**GOAL:** Update the data below by replacing every instance of "scientific name" with "species name", keeping everything else the same.

Records from a data source
+---+
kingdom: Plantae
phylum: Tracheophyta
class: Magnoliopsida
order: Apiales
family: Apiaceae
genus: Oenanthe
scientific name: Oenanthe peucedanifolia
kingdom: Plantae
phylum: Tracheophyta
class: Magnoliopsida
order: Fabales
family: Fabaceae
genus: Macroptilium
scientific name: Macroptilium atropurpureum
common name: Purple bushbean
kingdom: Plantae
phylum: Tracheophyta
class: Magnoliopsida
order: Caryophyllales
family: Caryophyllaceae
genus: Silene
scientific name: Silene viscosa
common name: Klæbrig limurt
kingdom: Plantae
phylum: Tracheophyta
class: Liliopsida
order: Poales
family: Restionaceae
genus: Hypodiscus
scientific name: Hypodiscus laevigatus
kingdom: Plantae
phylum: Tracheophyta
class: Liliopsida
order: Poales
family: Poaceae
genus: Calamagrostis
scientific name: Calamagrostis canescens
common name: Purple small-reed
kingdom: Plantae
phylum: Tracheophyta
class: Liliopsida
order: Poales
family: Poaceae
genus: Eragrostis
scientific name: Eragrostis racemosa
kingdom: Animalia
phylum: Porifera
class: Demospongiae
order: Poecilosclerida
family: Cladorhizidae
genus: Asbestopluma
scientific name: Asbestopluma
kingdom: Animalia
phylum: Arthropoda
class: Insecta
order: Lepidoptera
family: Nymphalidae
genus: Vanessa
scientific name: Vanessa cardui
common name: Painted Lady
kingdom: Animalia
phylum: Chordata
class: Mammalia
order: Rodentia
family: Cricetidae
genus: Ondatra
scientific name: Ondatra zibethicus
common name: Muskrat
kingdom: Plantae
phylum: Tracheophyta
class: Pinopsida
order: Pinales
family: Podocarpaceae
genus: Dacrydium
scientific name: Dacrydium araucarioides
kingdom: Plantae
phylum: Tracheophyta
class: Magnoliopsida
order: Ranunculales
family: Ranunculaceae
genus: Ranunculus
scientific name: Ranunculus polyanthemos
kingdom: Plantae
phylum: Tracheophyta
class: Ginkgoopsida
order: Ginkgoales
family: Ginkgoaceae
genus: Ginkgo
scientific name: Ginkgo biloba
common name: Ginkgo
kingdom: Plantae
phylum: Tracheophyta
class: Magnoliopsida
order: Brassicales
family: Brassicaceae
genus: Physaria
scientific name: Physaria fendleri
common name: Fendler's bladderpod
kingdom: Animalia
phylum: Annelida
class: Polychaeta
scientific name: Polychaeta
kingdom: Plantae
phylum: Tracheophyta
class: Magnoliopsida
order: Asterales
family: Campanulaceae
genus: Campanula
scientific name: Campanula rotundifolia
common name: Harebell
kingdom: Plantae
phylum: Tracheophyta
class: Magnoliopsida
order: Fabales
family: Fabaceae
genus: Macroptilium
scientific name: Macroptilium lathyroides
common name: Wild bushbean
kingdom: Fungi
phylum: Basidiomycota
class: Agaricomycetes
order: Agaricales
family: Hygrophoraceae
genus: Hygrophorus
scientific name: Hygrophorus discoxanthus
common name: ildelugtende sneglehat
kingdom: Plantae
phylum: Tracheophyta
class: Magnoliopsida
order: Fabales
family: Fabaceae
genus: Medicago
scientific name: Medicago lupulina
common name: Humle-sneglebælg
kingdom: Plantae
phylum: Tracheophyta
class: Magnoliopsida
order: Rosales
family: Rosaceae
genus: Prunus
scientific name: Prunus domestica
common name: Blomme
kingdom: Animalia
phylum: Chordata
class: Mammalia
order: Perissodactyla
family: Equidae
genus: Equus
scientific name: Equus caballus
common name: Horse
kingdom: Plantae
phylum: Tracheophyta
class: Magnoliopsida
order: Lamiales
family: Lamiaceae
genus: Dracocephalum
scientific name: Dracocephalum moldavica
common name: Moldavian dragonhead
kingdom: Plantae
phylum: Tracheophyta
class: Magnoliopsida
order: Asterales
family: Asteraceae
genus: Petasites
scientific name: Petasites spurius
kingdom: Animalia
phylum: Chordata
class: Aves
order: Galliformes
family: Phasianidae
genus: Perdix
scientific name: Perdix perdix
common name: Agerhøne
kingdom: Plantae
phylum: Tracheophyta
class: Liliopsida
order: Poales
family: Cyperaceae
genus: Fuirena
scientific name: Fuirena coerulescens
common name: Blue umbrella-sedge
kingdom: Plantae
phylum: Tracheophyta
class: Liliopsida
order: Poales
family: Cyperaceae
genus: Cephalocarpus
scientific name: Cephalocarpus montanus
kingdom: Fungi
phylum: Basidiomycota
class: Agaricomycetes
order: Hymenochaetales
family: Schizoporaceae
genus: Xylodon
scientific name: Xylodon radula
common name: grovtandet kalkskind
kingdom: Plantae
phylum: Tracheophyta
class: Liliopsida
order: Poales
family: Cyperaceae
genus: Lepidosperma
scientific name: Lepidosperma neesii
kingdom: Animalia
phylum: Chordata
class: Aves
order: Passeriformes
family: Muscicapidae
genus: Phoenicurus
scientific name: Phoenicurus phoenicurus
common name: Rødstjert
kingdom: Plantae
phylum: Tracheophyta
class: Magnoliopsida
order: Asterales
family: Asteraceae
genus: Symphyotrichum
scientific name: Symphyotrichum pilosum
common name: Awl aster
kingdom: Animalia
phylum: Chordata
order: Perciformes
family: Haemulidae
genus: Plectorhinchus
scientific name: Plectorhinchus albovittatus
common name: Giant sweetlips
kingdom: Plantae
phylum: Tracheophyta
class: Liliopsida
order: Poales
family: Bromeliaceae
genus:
+---+
**COMPLETED TASK:**
kingdom: Plantae
phylum: Tracheophyta
class: Magnoliopsida
order: Apiales
family: Apiaceae
genus: Oenanthe
species name: Oenanthe peucedanifolia
kingdom: Plantae
phylum: Tracheophyta
class: Magnoliopsida
order: Fabales
family: Fabaceae
genus: Macroptilium
species name: Macroptilium atropurpureum
common name: Purple bushbean
kingdom: Plantae
phylum: Tracheophyta
class: Magnoliopsida
order: Caryophyllales
family: Caryophyllaceae
genus: Silene
species name: Silene viscosa
common name: Klæbrig limurt
kingdom: Plantae
phylum: Tracheophyta
class: Liliopsida
order: Poales
family: Restionaceae
genus: Hypodiscus
species name: Hypodiscus laevigatus
kingdom: Plantae
phylum: Tracheophyta
class: Liliopsida
order: Poales
family: Poaceae
genus: Calamagrostis
species name: Calamagrostis canescens
common name: Purple small-reed
kingdom: Plantae
phylum: Tracheophyta
class: Liliopsida
order: Poales
family: Poaceae
genus: Eragrostis
species name: Eragrostis racemosa
kingdom: Animalia
phylum: Porifera
class: Demospongiae
order: Poecilosclerida
family: Cladorhizidae
genus: Asbestopluma
species name: Asbestopluma
kingdom: Animalia
phylum: Arthropoda
class: Insecta
order: Lepidoptera
family: Nymphalidae
genus: Vanessa
species name: Vanessa cardui
common name: Painted Lady
kingdom: Animalia
phylum: Chordata
class: Mammalia
order: Rodentia
family: Cricetidae
genus: Ondatra
species name: Ondatra zibethicus
common name: Muskrat
kingdom: Plantae
phylum: Tracheophyta
class: Pinopsida
order: Pinales
family: Podocarpaceae
genus: Dacrydium
species name: Dacrydium araucarioides
kingdom: Plantae
phylum: Tracheophyta
class: Magnoliopsida
order: Ranunculales
family: Ranunculaceae
genus: Ranunculus
species name: Ranunculus polyanthemos
kingdom: Plantae
phylum: Tracheophyta
class: Ginkgoopsida
order: Ginkgoales
family: Ginkgoaceae
genus: Ginkgo
species name: Ginkgo biloba
common name: Ginkgo
kingdom: Plantae
phylum: Tracheophyta
class: Magnoliopsida
order: Brassicales
family: Brassicaceae
genus: Physaria
species name: Physaria fendleri
common name: Fendler's bladderpod
kingdom: Animalia
phylum: Annelida
class: Polychaeta
species name: Polychaeta
kingdom: Plantae
phylum: Tracheophyta
class: Magnoliopsida
order: Asterales
family: Campanulaceae
genus: Campanula
species name: Campanula rotundifolia
common name: Harebell
kingdom: Plantae
phylum: Tracheophyta
class: Magnoliopsida
order: Fabales
family: Fabaceae
genus: Macroptilium
species name: Macroptilium lathyroides
common name: Wild bushbean
kingdom: Fungi
phylum: Basidiomycota
class: Agaricomycetes
order: Agaricales
family: Hygrophoraceae
genus: Hygrophorus
species name: Hygrophorus discoxanthus
common name: ildelugtende sneglehat
kingdom: Plantae
phylum: Tracheophyta
class: Magnoliopsida
order: Fabales
family: Fabaceae
genus: Medicago
species name: Medicago lupulina
common name: Humle-sneglebælg
kingdom: Plantae
phylum: Tracheophyta
class: Magnoliopsida
order: Rosales
family: Rosaceae
genus: Prunus
species name: Prunus domestica
common name: Blomme
kingdom: Animalia
phylum: Chordata
class: Mammalia
order: Perissodactyla
family: Equidae
genus: Equus
species name: Equus caballus
common name: Horse
kingdom: Plantae
phylum: Tracheophyta
class: Magnoliopsida
order: Lamiales
family: Lamiaceae
genus: Dracocephalum
species name: Dracocephalum moldavica
common name: Moldavian dragonhead
kingdom: Plantae
phylum: Tracheophyta
class: Magnoliopsida
order: Asterales
family: Asteraceae
genus: Petasites
species name: Petasites spurius
kingdom: Animalia
phylum: Chordata
class: Aves
order: Galliformes
family: Phasianidae
genus: Perdix
species name: Perdix perdix
common name: Agerhøne
kingdom: Plantae
phylum: Tracheophyta
class: Liliopsida
order: Poales
family: Cyperaceae
genus: Fuirena
species name: Fuirena coerulescens
common name: Blue umbrella-sedge
kingdom: Plantae
phylum: Tracheophyta
class: Liliopsida
order: Poales
family: Cyperaceae
genus: Cephalocarpus
species name: Cephalocarpus montanus
kingdom: Fungi
phylum: Basidiomycota
class: Agaricomycetes
order: Hymenochaetales
family: Schizoporaceae
genus: Xylodon
species name: Xylodon radula
common name: grovtandet kalkskind
kingdom: Plantae
phylum: Tracheophyta
class: Liliopsida
order: Poales
family: Cyperaceae
genus: Lepidosperma
species name: Lepidosperma neesii
kingdom: Animalia
phylum: Chordata
class: Aves
order: Passeriformes
family: Muscicapidae
genus: Phoenicurus
species name: Phoenicurus phoenicurus
common name: Rødstjert
kingdom: Plantae
phylum: Tracheophyta
class: Magnoliopsida
order: Asterales
family: Asteraceae
genus: Symphyotrichum
species name: Symphyotrichum pilosum
common name: Awl aster
kingdom: Animalia
phylum: Chordata
order: Perciformes
family: Haemulidae
genus: Plectorhinchus
species name: Plectorhinchus albovittatus
common name: Giant sweetlips
kingdom: Plantae
phylum: Tracheophyta
class: Liliopsida
order: Poales
family: Bromeliaceae
genus:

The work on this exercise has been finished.